**Exercise instructions:** Transcribe all of the records precisely as they are presented.

**Data records:**

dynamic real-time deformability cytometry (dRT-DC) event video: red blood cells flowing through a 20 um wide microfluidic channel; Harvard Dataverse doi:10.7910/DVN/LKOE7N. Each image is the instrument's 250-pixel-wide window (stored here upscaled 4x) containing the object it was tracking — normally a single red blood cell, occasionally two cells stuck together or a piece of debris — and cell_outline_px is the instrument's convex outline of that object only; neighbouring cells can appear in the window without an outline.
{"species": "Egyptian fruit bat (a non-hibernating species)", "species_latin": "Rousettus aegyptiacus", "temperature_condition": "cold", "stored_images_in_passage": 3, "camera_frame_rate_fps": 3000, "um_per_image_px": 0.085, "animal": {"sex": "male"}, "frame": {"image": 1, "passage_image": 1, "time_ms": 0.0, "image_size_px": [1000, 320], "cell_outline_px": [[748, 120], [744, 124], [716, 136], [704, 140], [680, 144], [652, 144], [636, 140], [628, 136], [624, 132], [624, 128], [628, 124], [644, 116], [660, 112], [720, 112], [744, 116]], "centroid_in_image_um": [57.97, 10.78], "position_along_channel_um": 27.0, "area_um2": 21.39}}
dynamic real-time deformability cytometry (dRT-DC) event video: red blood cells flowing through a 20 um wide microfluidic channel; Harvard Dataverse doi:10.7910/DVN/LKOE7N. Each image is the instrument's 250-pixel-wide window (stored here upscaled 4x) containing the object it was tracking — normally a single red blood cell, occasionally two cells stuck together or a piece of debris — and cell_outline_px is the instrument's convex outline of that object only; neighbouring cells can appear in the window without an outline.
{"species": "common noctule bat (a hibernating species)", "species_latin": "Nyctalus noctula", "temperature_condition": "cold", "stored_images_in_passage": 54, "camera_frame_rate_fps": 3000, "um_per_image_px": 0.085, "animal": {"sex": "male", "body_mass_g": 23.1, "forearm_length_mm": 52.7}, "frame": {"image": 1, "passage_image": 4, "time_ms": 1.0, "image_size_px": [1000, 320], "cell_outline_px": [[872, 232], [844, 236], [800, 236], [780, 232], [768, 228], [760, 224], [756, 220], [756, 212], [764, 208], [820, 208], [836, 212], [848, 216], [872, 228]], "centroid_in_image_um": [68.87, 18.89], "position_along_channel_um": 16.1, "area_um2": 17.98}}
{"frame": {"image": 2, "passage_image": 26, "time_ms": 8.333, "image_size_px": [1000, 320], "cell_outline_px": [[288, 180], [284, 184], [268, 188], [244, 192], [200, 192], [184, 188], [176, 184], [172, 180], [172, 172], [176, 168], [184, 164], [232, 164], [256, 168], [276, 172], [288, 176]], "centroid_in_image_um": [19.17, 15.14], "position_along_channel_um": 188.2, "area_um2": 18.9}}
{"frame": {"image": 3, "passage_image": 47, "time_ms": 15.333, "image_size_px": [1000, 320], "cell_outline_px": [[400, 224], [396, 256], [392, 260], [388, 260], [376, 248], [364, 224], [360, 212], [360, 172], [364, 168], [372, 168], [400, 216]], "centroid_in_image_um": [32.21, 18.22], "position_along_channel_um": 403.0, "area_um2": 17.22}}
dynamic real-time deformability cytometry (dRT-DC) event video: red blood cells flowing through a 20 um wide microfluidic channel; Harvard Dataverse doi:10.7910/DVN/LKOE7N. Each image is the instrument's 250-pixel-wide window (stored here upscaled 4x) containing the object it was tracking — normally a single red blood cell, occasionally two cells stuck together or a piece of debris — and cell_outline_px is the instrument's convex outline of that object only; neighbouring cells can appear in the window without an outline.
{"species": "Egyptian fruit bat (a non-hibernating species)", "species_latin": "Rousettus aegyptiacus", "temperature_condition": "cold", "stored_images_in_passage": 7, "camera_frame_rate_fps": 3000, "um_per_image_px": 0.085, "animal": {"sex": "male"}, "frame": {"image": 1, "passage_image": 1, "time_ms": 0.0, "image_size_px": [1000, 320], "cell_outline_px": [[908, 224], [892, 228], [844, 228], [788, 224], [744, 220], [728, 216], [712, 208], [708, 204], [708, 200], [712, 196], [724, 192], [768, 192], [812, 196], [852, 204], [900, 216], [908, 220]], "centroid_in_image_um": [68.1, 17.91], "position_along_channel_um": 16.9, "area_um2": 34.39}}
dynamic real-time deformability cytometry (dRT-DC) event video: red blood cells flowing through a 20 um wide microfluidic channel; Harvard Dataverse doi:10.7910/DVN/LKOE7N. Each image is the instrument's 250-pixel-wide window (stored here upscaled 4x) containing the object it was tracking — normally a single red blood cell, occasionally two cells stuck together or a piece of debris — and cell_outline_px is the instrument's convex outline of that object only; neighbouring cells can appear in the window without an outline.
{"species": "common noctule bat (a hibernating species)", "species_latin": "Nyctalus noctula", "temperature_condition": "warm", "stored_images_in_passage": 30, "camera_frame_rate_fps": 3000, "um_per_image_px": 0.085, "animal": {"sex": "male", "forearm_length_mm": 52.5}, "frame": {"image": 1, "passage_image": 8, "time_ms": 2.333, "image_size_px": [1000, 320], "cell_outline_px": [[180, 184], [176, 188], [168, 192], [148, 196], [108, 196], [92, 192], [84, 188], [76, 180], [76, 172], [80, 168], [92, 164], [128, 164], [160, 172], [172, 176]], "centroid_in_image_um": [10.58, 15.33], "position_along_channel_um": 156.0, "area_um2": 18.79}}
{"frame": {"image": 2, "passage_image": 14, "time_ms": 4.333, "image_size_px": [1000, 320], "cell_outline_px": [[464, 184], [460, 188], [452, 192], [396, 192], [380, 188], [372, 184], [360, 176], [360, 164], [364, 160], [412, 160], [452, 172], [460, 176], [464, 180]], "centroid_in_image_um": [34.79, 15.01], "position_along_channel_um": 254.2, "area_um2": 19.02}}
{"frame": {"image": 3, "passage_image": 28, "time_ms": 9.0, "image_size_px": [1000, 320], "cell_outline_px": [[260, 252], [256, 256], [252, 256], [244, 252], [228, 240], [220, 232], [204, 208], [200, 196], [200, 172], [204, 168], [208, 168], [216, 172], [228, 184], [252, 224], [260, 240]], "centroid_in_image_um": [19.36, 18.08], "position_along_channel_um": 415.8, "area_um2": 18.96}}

**Answer to the exercise:**
dynamic real-time deformability cytometry (dRT-DC) event video: red blood cells flowing through a 20 um wide microfluidic channel; Harvard Dataverse doi:10.7910/DVN/LKOE7N. Each image is the instrument's 250-pixel-wide window (stored here upscaled 4x) containing the object it was tracking — normally a single red blood cell, occasionally two cells stuck together or a piece of debris — and cell_outline_px is the instrument's convex outline of that object only; neighbouring cells can appear in the window without an outline.
{"species": "Egyptian fruit bat (a non-hibernating species)", "species_latin": "Rousettus aegyptiacus", "temperature_condition": "cold", "stored_images_in_passage": 3, "camera_frame_rate_fps": 3000, "um_per_image_px": 0.085, "animal": {"sex": "male"}, "frame": {"image": 1, "passage_image": 1, "time_ms": 0.0, "image_size_px": [1000, 320], "cell_outline_px": [[748, 120], [744, 124], [716, 136], [704, 140], [680, 144], [652, 144], [636, 140], [628, 136], [624, 132], [624, 128], [628, 124], [644, 116], [660, 112], [720, 112], [744, 116]], "centroid_in_image_um": [57.97, 10.78], "position_along_channel_um": 27.0, "area_um2": 21.39}}
dynamic real-time deformability cytometry (dRT-DC) event video: red blood cells flowing through a 20 um wide microfluidic channel; Harvard Dataverse doi:10.7910/DVN/LKOE7N. Each image is the instrument's 250-pixel-wide window (stored here upscaled 4x) containing the object it was tracking — normally a single red blood cell, occasionally two cells stuck together or a piece of debris — and cell_outline_px is the instrument's convex outline of that object only; neighbouring cells can appear in the window without an outline.
{"species": "common noctule bat (a hibernating species)", "species_latin": "Nyctalus noctula", "temperature_condition": "cold", "stored_images_in_passage": 54, "camera_frame_rate_fps": 3000, "um_per_image_px": 0.085, "animal": {"sex": "male", "body_mass_g": 23.1, "forearm_length_mm": 52.7}, "frame": {"image": 1, "passage_image": 4, "time_ms": 1.0, "image_size_px": [1000, 320], "cell_outline_px": [[872, 232], [844, 236], [800, 236], [780, 232], [768, 228], [760, 224], [756, 220], [756, 212], [764, 208], [820, 208], [836, 212], [848, 216], [872, 228]], "centroid_in_image_um": [68.87, 18.89], "position_along_channel_um": 16.1, "area_um2": 17.98}}
{"frame": {"image": 2, "passage_image": 26, "time_ms": 8.333, "image_size_px": [1000, 320], "cell_outline_px": [[288, 180], [284, 184], [268, 188], [244, 192], [200, 192], [184, 188], [176, 184], [172, 180], [172, 172], [176, 168], [184, 164], [232, 164], [256, 168], [276, 172], [288, 176]], "centroid_in_image_um": [19.17, 15.14], "position_along_channel_um": 188.2, "area_um2": 18.9}}
{"frame": {"image": 3, "passage_image": 47, "time_ms": 15.333, "image_size_px": [1000, 320], "cell_outline_px": [[400, 224], [396, 256], [392, 260], [388, 260], [376, 248], [364, 224], [360, 212], [360, 172], [364, 168], [372, 168], [400, 216]], "centroid_in_image_um": [32.21, 18.22], "position_along_channel_um": 403.0, "area_um2": 17.22}}
dynamic real-time deformability cytometry (dRT-DC) event video: red blood cells flowing through a 20 um wide microfluidic channel; Harvard Dataverse doi:10.7910/DVN/LKOE7N. Each image is the instrument's 250-pixel-wide window (stored here upscaled 4x) containing the object it was tracking — normally a single red blood cell, occasionally two cells stuck together or a piece of debris — and cell_outline_px is the instrument's convex outline of that object only; neighbouring cells can appear in the window without an outline.
{"species": "Egyptian fruit bat (a non-hibernating species)", "species_latin": "Rousettus aegyptiacus", "temperature_condition": "cold", "stored_images_in_passage": 7, "camera_frame_rate_fps": 3000, "um_per_image_px": 0.085, "animal": {"sex": "male"}, "frame": {"image": 1, "passage_image": 1, "time_ms": 0.0, "image_size_px": [1000, 320], "cell_outline_px": [[908, 224], [892, 228], [844, 228], [788, 224], [744, 220], [728, 216], [712, 208], [708, 204], [708, 200], [712, 196], [724, 192], [768, 192], [812, 196], [852, 204], [900, 216], [908, 220]], "centroid_in_image_um": [68.1, 17.91], "position_along_channel_um": 16.9, "area_um2": 34.39}}
dynamic real-time deformability cytometry (dRT-DC) event video: red blood cells flowing through a 20 um wide microfluidic channel; Harvard Dataverse doi:10.7910/DVN/LKOE7N. Each image is the instrument's 250-pixel-wide window (stored here upscaled 4x) containing the object it was tracking — normally a single red blood cell, occasionally two cells stuck together or a piece of debris — and cell_outline_px is the instrument's convex outline of that object only; neighbouring cells can appear in the window without an outline.
{"species": "common noctule bat (a hibernating species)", "species_latin": "Nyctalus noctula", "temperature_condition": "warm", "stored_images_in_passage": 30, "camera_frame_rate_fps": 3000, "um_per_image_px": 0.085, "animal": {"sex": "male", "forearm_length_mm": 52.5}, "frame": {"image": 1, "passage_image": 8, "time_ms": 2.333, "image_size_px": [1000, 320], "cell_outline_px": [[180, 184], [176, 188], [168, 192], [148, 196], [108, 196], [92, 192], [84, 188], [76, 180], [76, 172], [80, 168], [92, 164], [128, 164], [160, 172], [172, 176]], "centroid_in_image_um": [10.58, 15.33], "position_along_channel_um": 156.0, "area_um2": 18.79}}
{"frame": {"image": 2, "passage_image": 14, "time_ms": 4.333, "image_size_px": [1000, 320], "cell_outline_px": [[464, 184], [460, 188], [452, 192], [396, 192], [380, 188], [372, 184], [360, 176], [360, 164], [364, 160], [412, 160], [452, 172], [460, 176], [464, 180]], "centroid_in_image_um": [34.79, 15.01], "position_along_channel_um": 254.2, "area_um2": 19.02}}
{"frame": {"image": 3, "passage_image": 28, "time_ms": 9.0, "image_size_px": [1000, 320], "cell_outline_px": [[260, 252], [256, 256], [252, 256], [244, 252], [228, 240], [220, 232], [204, 208], [200, 196], [200, 172], [204, 168], [208, 168], [216, 172], [228, 184], [252, 224], [260, 240]], "centroid_in_image_um": [19.36, 18.08], "position_along_channel_um": 415.8, "area_um2": 18.96}}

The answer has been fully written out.